A Cause Map, or visual root cause analysis, can help illustrate how these new drugs work and explain why researchers and the companies developing them are so excited about them. It may seem strange to use a root cause analysis technique on something positive, but it can be just as beneficial to understand why things are going well as it is investigate when problems crop up. If you understand why a success occurred, the information may be used to reproduce it. Building a “success” Cause Map is the same as any other Cause Map. You start by identifying the impacted goals and then ask “why” questions.
In this example, the safety goal was impacted because the new type of cancer treatment shows promise, and the economic goal was impacted because the stock for the companies developing the new cancer drugs rose. The new cancer treatment being developed shows promise because patients are responding to it and it is completely different from anything being used today.
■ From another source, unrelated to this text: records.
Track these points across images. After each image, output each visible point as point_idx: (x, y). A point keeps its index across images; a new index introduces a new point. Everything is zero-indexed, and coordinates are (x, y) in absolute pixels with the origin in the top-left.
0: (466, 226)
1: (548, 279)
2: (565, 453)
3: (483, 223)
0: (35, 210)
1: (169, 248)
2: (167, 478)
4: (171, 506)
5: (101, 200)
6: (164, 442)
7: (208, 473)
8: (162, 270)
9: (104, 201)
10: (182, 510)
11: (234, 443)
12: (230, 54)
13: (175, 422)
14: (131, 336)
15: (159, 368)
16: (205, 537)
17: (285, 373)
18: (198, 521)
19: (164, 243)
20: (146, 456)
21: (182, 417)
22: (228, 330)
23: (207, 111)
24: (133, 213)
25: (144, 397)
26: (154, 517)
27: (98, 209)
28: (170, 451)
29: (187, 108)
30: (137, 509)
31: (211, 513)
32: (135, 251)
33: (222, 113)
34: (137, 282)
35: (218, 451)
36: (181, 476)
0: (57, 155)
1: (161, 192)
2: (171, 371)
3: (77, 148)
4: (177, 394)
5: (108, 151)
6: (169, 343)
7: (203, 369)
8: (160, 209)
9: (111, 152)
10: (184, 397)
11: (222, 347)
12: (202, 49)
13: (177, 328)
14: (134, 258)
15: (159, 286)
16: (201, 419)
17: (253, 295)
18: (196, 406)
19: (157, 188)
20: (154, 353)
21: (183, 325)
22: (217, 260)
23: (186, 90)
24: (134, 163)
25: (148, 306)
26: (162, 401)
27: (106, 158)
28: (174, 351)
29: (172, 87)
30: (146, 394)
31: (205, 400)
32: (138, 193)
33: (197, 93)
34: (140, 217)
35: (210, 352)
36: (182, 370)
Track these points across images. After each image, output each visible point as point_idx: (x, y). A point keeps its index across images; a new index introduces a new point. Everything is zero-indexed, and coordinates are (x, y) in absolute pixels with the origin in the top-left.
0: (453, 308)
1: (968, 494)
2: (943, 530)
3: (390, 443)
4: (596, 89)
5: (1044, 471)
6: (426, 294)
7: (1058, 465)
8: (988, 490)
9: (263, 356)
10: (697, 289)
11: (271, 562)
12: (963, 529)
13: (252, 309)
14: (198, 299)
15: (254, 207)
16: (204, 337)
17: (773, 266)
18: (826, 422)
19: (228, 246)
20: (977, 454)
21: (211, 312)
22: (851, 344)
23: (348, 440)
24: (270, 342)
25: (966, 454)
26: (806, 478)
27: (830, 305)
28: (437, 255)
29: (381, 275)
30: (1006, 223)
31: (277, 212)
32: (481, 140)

The new immunotherapy treatments use the body’s own defenses, the immune system, to fight cancer.
You may wonder why drugs are needed at all if the immune system has the ability to fight cancer. The answer lies in a cancer tumor’s ability to hide from the T cells, the part of the immune system that detects bacteria and other “invaders”. Tumors produce a protein on their surface that prevents T cells from detecting them so the immune system never even knows they are there. A very simplified explanation is that the new drugs block the protein that hides tumors and allow T cells to detect them. Once detected, the immune system will attack the cancer.
If immunotherapy is successfully developed, it would give doctors more options in treating cancer, especially those that don’t respond to the conventional treatments. So far the side effects have also been minimal, far less than what is generally seen with chemotherapy and radiation treatments.
Much more research is needed before this type of drug is widely available, but the findings so far are positive enough to increase stock prices and excite experts in the field. I have my fingers crossed that the end result is everything researchers are dreaming it will be.